Inventory management is one of the biggest challenges of running an online store. To avoid expensive mistakes, such as overstocking and overselling, you’ll need visibility into your inventory. Your CMS will likely offer analytics and inventory management capabilities, but you can also use inventory management software if you need more comprehensive capabilities.
Next, you need to set up payment options. To do this, you’ll need to set up a payment gateway.
Payment gateways connect payment methods and credit card payments to your store to securely transfer bunds between buyer and seller. To get started, you’ll need to set up an account with a provider, then setup your store’s gateways. (There are a number of payment gateways to choose from, each with varying capabilities and costs.
Once you have products and payments in place, you’ll have to establish a way to deliver your products to customers. Shipping is one of the most challenging parts of eCommerce. The responsibility will fall on you, the seller, to manage shipping, either through self-fulfillment, third-party logistics or other alternatives.
Fortunately, there are plugins that work with the eCommerce platforms to help with this. Whichever route you choose, you’ll need to determine shipping options, the regions you’ll ship to, and the services you’ll use to fulfill orders (think USPS, UPS, FedEx).
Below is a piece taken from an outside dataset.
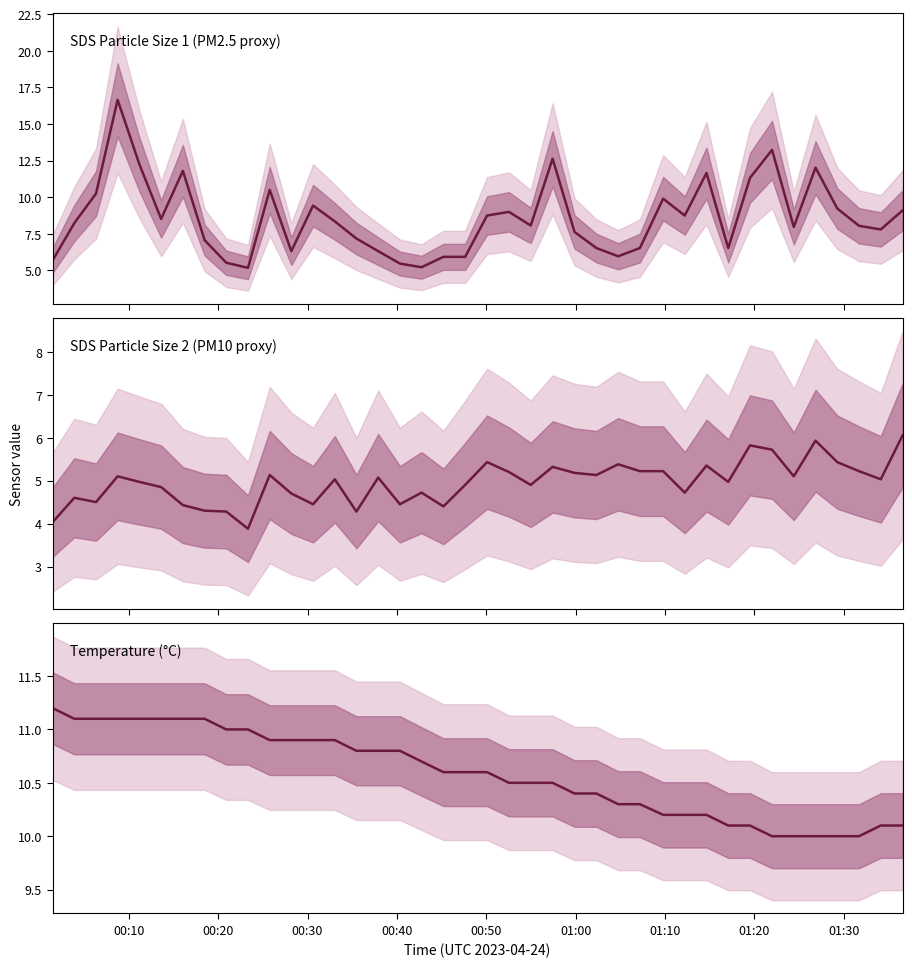

How many data points in SDS_P1 are above 8?

22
#3 Start Verifying Identity
Despite the many benefits of eCommerce, there are some risks to selling products online that you’ll need to protect yourself from.
A significant percentage of online sales are fraud. And, as eCommerce sales continue to surge, eCommerce fraud is growing twice as fast. Indeed, fraud is a costly and expanding issue that could cost your online store thousands of dollars. Attacks such as chargebacks and account takeovers pose significant financial threats to businesses.
Similarly, if you sell age-restricted products, preventing underaged access is extremely important for avoiding legal liability.
If you sell age-restricted or high value products through your new online store, you’ll need a reliable and cost-effective way to prevent underage or unauthorized access to your products. For most eCommerce sellers, age & identity verification is the most-efficient way to handle this problem.
Most identity verification providers are able to integrate directly into your eCommerce store, protecting your business while providing a seamless user experience. They do this by using identity data, identity documents and other methods to ensure your customers are who they say they are. Identity verification enables you to authenticate customer identity and protect yourself from compliance liability and fraud.
Getting your business online presents a number of opportunities for retail businesses. But while it can be intimidating at first, any retail business can get online by following these steps.